Méthodes et problèmes

Le mode dramatique

Éric Eigenmann, © 2003
Dpt de Français moderne – Université de Genève

I.1. Qu'est-ce que le théâtre?

I.1.1. Art du spectacle et genre littéraire

Les rapports entre texte et théâtre dépendent évidemment des acceptions du mot théâtre, multiples, dont on retiendra les cinq suivantes:

Le théâtre (1) désigne un art du spectacle, art combinatoire impliquant diverses techniques d'expression corporelles et vocales, mais aussi plus largement visuelles et auditives, qui élabore une forme de représentation dans l'espace pouvant procéder d'un texte de théâtre (au sens 2) ou donner lieu à son écriture; c'est plus globalement l'événement socio-culturel qui réunit pour l'occasion, en un même espace et au même moment, les acteurs et les spectateurs de cette représentation.

Le théâtre (2), c'est aussi un genre littéraire qualifié de dramatique, qui forme avec l'épique et le lyrique (le récit et la poésie) la fameuse triade romantique des genres, elle-même issue de l'alternative poétique (narratif / dramatique) décrite par Platon et Aristote. Lui appartiennent des textes ou écrits littéraires dotés de certaines caractéristiques liées à la représentation théâtrale, qui les font en général reconnaître d'un coup d'oeil (voir infra, 1.4) et opèrent un classement dans l'œuvre d'un auteur: le théâtre de Victor Hugo par opposition à ses romans et à sa poésie.
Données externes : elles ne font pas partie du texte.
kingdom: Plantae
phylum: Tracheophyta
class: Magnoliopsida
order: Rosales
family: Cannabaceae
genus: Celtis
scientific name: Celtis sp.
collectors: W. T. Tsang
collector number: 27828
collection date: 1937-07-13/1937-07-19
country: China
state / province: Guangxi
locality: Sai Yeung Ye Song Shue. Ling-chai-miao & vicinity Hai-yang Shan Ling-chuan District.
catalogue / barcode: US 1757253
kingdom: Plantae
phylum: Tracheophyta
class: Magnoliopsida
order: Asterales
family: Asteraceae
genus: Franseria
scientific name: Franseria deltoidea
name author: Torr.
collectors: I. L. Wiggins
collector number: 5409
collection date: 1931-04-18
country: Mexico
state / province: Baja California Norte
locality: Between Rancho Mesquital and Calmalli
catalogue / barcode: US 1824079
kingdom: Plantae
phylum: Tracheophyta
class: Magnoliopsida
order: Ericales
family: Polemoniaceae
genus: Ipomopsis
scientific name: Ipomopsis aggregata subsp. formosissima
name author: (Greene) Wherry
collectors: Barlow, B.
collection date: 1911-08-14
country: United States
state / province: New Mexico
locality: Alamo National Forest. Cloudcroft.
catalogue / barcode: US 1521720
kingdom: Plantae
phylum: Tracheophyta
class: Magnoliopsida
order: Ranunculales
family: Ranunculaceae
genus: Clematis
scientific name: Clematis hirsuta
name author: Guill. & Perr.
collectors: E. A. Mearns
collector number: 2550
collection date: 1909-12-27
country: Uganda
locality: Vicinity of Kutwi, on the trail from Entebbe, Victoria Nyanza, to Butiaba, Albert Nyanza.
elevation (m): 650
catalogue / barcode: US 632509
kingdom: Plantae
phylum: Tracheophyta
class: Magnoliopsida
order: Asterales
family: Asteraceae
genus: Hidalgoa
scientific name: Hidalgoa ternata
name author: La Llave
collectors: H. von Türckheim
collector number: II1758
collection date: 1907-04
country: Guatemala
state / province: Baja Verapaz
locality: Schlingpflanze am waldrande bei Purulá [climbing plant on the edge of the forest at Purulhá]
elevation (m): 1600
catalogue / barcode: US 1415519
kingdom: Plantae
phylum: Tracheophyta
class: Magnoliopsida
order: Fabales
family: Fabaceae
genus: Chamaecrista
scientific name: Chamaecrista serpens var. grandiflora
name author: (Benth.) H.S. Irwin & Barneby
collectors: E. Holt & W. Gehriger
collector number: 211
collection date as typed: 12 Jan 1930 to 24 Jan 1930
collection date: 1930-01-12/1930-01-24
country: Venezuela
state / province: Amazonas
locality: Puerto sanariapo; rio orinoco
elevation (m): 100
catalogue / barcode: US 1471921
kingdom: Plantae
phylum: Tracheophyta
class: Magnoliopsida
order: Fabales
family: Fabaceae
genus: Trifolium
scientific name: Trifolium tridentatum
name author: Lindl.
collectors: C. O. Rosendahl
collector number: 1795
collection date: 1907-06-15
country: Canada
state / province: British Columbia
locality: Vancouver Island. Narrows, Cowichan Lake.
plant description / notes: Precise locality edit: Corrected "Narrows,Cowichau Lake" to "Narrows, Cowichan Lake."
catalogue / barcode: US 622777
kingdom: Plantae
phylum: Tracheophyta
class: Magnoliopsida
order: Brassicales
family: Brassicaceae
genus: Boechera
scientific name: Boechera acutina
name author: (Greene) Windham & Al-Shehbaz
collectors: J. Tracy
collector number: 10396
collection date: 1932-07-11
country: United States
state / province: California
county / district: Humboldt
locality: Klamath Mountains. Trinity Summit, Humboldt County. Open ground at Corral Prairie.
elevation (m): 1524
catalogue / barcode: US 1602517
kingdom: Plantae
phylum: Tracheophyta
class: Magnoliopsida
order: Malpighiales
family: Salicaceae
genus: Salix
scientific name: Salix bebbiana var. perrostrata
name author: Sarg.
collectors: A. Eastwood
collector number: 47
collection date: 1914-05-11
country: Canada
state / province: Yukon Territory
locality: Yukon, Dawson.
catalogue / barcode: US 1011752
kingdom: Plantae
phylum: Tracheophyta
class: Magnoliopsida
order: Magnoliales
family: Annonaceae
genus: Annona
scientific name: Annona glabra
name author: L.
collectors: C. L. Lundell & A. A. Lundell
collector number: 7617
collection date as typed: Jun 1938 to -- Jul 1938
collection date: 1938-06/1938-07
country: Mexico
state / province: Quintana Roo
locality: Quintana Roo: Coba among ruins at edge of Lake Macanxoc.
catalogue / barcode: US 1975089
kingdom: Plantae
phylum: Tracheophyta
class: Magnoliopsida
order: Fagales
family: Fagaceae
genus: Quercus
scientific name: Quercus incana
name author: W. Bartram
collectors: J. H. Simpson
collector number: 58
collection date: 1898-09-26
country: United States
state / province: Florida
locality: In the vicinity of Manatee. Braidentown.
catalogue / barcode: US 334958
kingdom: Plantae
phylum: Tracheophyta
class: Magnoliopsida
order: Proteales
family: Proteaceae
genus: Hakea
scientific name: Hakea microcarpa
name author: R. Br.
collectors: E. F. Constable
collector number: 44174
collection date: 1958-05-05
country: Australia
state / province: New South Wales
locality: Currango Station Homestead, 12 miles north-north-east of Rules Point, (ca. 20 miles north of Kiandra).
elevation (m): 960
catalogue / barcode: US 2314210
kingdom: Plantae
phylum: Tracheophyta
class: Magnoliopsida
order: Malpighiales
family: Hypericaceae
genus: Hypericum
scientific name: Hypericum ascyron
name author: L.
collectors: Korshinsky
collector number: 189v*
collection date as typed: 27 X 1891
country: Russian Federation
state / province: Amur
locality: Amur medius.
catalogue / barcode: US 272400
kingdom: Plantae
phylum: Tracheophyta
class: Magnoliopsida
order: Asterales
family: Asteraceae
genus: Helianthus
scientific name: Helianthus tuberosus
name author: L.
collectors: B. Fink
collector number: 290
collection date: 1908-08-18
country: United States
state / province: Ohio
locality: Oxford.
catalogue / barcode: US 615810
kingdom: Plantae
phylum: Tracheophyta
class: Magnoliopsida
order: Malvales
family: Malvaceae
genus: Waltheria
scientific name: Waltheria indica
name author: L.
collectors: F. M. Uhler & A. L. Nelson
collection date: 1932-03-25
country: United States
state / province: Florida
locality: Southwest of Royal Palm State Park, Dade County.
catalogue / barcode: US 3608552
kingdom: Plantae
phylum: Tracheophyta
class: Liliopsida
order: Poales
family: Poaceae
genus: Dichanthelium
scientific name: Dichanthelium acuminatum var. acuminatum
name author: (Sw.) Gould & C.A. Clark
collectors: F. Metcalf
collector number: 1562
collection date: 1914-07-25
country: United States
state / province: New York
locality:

Cette première ambivalence appelle la remarque suivante, formulée par Jerzy Grotowski: En France, les pièces publiées en livres sont désignées sous le titre de Théâtre – une erreur à mon sens, parce que ce n'est pas du théâtre, mais de la littérature dramatique (Grotowski, 1969, p. 53-54). L'anglais dispose en revanche de deux termes, theatre et drama. Si le français confère au mot drame des sens qui excluent de suivre la langue de Shakespeare (dont celui retenu dans [L'œuvre dramatique]), il est néanmoins possible de s'en inspirer pour les adjectifs en réservant dramatique au texte et théâtral à la scène, conformément d'ailleurs à l'usage qu'Aristote fait du premier et à l'étymologie grecque du second, rappelée plus bas.